Abstract
We begin by considering two common ways of conceiving critical metaphysics.
According to the first (and polemical) conception, critical metaphysics analyzes
nothing more than the form of thought and thereby misses the proper point of
metaphysics, namely to investigate the form of reality. According to the second
(and affirmative) conception, critical metaphysics starts from the supposed
insight that the form of reality cannot be other than the form of thought and is
thus not required to analyze anything but that form. We argue that the first
conception is too weak while the second is too strong. Then we sketch an alternative
conception of critical metaphysics, a conception we find expressed both
in Kant’s B-Deduction and in the way Barry Stroud has recently investigated the
possibility of metaphysics. According to such a conception, a properly critical
metaphysics needs to proceed in two steps: first, it needs to analyze the most
general and necessary form of any thought that is about an objective reality at
all; second, it needs to investigate how that form of thought relates to the reality
it purports to represent. But unlike Kant, Stroud remains sceptical regarding the
possibility of a satisfying transition from thought to reality in metaphysics.
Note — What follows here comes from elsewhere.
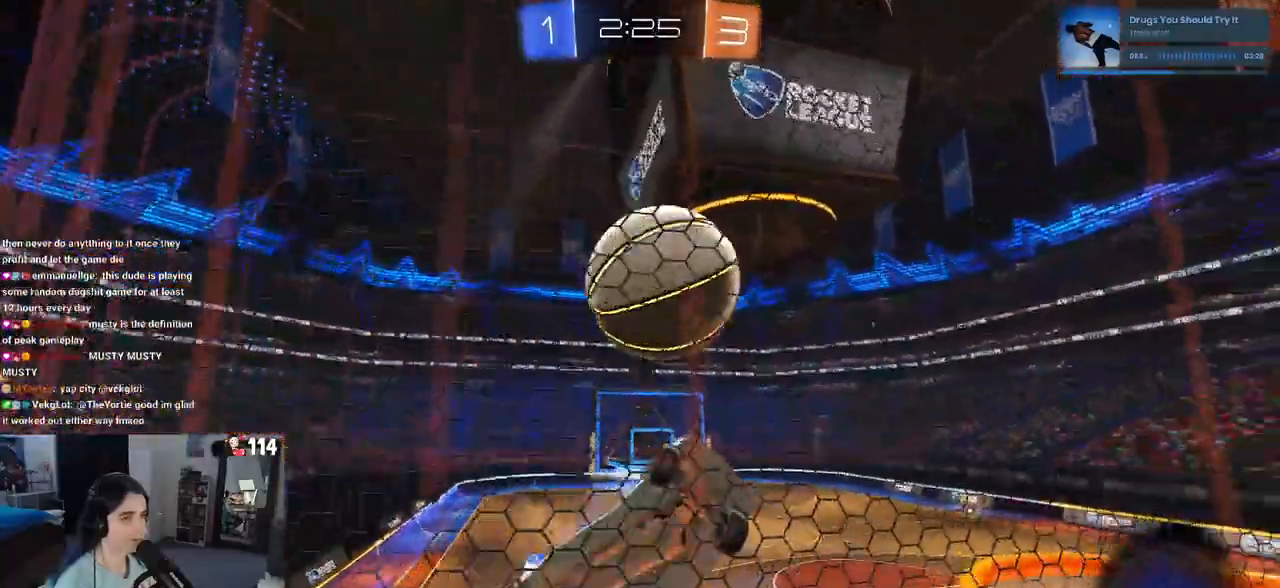
{"buttons": [], "left_stick": "down", "right_stick": "center", "events": [[17, "left_stick", "center"], [33, "CROSS", "up"], [117, "left_stick", "up-left"], [150, "L1", "up"], [167, "CROSS", "down"], [233, "CROSS", "up"], [333, "left_stick", "down"]]}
We
argue that this dissatisfaction can be traced back to a notion of objectivity and
reality in terms of complete mind-independence. Then we sketch an alternative
notion of objectivity and reality in terms of distinctness from subjects and acts
of thinking, and argue that it is that notion that allows Kant, with his Transcendental
Idealism, to make the transition required for any satisfying metaphysics,
namely that from the form of thought to reality.